=== EXERCISE MATERIAL ===

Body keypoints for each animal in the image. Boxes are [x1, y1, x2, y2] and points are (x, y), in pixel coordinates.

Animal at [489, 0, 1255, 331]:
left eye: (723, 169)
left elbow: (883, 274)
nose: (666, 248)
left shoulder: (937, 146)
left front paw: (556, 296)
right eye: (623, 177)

===

WHAT TO WORK ON: The records above need to be written out once more, exactly.

TASK SOLUTION:
Body keypoints for each animal in the image. Boxes are [x1, y1, x2, y2] and points are (x, y), in pixel coordinates.

Animal at [489, 0, 1255, 331]:
left eye: (723, 169)
left elbow: (883, 274)
nose: (666, 248)
left shoulder: (937, 146)
left front paw: (556, 296)
right eye: (623, 177)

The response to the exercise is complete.